Significance of professional standards of practice

A clinically based approach to teacher education enables aspiring teachers to understand and integrate the standards of practice (NCATE, 2010) to which professionals are held accountable (Darling-Hammond, 2006).  ‘Clinical communities of practice’ model professional standards and provide opportunities for aspiring teachers to develop competencies in clinical settings with clinical supervision. They also support teachers to gain recognition as professionals in their communities.

Professional standards of practice provide top-down support for bottom-up reform (Darling-Hammond & McLaughlin, 1995) and facilitate the development, dissemination and reinforcement of a shared view of effective teaching (NCATE, 2010).  They can be constructed for use as a framework for benchmarking the high quality teaching practice that is needed to achieve strong learning outcomes for all students. This framework of professional standards of practice enables a series of discrete and separate standards to be viewed holistically (NCATE, 2010).  It enables communities of practice to monitor quality of teaching (Alter & Coggshall, 2009) and guide teaching day-to-day teaching practice and promote strong performance (Darling-Hammond & Baratz-Snowden, 2005). 

Most significantly, the framework of professional standards of practice, guides professional development at every stage of a teacher’s career and provides a basis for the assessment of clinical teaching and the evaluation of professional development programs.  An important design principle of a clinical approach to teacher education is to build pre-service teachers’ capacity to know what to teach and how to teach (NCATE, 2010). To assist teacher education providers, the American National Academy of Education Committee on Teacher Education, adopted a framework of professional standards of practice that is organised around three intersecting areas of knowledge that are evident in statements of standards for teaching:

  • “Knowledge of learners and how they learn and develop within social contexts, including knowledge of language development

 

  • Understanding of curriculum content and goals, including the subject matter and skills to be taught in light of disciplinary demands, student needs, and the social purposes of education

 

  • Understanding of and skills for teaching, including content pedagogical knowledge and knowledge for teaching diverse learners, as these are informed by an understanding of assessment and of how to construct and manage a productive classroom” (Darling-Hammond 2006, p. 4).

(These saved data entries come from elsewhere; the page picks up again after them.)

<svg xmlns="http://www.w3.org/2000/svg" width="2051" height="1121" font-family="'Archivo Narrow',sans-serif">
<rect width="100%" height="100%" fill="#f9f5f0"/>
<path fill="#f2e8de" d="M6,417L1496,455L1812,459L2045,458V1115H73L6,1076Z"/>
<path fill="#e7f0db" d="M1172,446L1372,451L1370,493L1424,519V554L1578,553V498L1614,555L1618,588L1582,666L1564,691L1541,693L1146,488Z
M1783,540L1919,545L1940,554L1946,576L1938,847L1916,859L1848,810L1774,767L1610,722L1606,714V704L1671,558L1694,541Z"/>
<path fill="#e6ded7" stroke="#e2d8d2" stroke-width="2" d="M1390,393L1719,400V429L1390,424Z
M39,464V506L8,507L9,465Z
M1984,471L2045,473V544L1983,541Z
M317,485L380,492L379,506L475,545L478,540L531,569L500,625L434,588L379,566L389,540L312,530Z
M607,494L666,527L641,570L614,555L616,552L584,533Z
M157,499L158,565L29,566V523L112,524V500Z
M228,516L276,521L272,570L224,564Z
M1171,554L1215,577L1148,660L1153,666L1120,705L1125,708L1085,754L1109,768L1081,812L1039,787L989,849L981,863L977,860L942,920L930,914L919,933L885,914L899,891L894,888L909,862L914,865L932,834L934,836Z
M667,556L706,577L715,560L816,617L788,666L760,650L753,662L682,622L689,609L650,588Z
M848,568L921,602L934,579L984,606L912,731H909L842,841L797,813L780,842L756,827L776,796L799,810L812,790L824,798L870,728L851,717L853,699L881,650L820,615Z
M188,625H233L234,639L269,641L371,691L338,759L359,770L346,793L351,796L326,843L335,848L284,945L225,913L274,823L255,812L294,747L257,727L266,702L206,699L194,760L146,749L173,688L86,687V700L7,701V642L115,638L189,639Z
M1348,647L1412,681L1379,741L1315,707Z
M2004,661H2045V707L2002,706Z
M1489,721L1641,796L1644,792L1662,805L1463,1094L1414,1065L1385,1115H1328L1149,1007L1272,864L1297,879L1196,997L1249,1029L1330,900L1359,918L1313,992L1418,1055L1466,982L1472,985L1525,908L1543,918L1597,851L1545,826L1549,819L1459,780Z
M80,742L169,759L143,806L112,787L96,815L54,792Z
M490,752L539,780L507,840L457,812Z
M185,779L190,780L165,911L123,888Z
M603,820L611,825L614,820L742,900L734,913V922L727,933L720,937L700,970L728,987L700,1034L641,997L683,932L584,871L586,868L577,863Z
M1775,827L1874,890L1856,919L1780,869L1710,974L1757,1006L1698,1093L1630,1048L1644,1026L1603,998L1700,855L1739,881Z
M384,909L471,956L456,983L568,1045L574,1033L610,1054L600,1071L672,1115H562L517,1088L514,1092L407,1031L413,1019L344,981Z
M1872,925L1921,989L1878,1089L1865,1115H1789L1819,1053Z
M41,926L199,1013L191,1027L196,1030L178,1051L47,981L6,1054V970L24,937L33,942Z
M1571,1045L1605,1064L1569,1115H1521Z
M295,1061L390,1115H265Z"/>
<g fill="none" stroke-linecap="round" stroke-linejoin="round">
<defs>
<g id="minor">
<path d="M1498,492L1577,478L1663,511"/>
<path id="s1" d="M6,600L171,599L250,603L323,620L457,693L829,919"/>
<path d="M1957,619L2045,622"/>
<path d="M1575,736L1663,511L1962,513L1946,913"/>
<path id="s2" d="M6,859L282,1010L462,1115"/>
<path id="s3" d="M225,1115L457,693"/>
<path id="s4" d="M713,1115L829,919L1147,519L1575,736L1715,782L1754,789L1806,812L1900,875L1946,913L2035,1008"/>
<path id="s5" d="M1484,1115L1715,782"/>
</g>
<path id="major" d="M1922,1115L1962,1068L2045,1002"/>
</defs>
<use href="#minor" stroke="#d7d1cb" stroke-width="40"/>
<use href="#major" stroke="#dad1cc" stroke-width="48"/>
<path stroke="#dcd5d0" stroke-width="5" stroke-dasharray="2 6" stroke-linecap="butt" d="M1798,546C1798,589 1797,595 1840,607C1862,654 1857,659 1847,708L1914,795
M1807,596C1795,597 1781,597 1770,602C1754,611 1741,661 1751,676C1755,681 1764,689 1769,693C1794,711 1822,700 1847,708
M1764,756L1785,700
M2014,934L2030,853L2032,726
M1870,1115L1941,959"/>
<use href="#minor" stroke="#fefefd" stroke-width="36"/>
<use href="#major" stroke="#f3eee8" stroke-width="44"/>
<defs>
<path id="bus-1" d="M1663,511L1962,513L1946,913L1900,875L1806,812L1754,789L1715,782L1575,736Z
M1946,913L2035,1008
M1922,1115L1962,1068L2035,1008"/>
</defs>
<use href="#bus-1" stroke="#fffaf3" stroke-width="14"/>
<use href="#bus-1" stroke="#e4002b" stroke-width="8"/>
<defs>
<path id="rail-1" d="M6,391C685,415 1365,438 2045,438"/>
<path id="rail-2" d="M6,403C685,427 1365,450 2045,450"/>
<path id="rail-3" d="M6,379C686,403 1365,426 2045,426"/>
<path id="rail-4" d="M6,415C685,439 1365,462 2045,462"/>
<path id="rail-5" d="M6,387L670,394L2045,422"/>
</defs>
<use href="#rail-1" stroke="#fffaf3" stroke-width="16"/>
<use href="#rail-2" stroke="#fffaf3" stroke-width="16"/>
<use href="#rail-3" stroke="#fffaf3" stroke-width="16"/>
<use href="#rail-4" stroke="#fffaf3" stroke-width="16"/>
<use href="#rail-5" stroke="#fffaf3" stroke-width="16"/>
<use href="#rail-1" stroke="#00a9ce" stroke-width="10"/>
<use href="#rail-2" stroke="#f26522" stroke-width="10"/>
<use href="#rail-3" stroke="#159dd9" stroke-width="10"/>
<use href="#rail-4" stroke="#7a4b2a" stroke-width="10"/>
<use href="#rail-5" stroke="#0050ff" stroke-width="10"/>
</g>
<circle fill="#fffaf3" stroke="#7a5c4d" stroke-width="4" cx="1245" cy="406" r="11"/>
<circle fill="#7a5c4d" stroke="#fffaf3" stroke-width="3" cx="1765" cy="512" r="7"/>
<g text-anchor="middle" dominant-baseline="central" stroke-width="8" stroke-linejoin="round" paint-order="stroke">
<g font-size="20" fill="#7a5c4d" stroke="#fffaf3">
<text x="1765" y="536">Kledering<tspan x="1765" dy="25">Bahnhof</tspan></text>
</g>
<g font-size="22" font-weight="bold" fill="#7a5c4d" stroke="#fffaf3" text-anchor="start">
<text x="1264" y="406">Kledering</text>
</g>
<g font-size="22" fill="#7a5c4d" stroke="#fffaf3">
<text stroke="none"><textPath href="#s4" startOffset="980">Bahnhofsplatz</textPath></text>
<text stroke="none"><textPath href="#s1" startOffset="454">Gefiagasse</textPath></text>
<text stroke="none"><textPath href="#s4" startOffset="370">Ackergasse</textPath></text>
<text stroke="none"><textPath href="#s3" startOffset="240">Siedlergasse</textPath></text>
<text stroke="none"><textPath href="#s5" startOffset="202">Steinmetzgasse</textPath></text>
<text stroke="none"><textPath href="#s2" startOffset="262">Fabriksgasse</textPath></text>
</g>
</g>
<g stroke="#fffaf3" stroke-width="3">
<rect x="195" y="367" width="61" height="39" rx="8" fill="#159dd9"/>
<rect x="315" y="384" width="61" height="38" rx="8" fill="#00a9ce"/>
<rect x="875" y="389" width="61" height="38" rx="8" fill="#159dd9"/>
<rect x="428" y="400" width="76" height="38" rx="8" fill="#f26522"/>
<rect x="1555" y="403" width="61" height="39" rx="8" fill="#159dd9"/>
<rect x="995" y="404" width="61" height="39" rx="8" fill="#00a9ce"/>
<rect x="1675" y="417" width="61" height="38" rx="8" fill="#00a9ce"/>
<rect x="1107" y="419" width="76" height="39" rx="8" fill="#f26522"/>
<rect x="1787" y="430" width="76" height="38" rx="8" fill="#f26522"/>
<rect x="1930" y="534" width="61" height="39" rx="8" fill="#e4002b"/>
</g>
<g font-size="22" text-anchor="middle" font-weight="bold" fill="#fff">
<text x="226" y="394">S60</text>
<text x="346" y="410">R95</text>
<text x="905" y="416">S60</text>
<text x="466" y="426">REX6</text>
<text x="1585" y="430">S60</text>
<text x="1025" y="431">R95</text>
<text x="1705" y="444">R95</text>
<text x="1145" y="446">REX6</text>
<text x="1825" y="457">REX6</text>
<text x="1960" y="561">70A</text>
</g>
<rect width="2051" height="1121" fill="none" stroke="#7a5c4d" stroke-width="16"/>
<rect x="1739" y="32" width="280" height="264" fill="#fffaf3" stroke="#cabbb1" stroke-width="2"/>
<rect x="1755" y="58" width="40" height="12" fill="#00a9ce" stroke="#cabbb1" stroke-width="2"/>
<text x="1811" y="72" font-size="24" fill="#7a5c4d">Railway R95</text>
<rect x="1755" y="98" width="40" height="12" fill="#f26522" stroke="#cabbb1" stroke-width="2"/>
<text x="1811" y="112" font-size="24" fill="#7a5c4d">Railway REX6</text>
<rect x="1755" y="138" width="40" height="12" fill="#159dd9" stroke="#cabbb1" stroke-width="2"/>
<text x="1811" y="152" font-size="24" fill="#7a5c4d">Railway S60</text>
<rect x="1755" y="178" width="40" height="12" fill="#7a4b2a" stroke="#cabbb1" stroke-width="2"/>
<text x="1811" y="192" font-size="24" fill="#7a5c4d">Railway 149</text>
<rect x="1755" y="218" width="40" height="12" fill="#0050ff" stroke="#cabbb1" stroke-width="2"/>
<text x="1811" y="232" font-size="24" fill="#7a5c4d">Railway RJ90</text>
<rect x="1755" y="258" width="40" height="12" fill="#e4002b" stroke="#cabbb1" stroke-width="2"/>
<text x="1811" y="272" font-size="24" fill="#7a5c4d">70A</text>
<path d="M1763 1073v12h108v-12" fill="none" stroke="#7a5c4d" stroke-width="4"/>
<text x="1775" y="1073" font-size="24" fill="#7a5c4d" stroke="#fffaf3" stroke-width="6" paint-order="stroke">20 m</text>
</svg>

The content of clinical based approaches to teacher education courses and clinical experiences should “cumulatively add up to set of knowledge, skills and dispositions that determine what teachers actually do in a classroom” (Darling-Hammond, 2006, p. 4) and build pre-service teachers’ capacity for continuous learning and development.

Evidence Base and references

Alter, J. & Coggshall, J. (2009). Teaching as a Clinical Practice Profession: Implications for Teacher Education and State Policy. N.Y.: National Comprehensive Center for Teacher Quality.

Darling-Hammond, L. (2006). Constructing 21st-century teacher education.  Journal of Teacher Education, Vol. 57, No. X, 1-15.

Darling-Hammond, L. & Baratz-Snowden, J., (eds) (2005) A Good Teacher in Every Classroom: Preparing the Highly Qualified Teachers Our Children Deserve. San Francisco, CA: The Jossey-Bass education Series.

Darling-Hammond, L. & McLaughlin, M.W. (1995) Policies that support professional in an era of reform, Phi Delta Kappan,76(8), 597-604.

National Council for Accreditation of Teacher Education (2010) Transforming Teacher Education Through Clinical Practice: A National Strategy to Prepare Effective Teachers, www.ncate.org.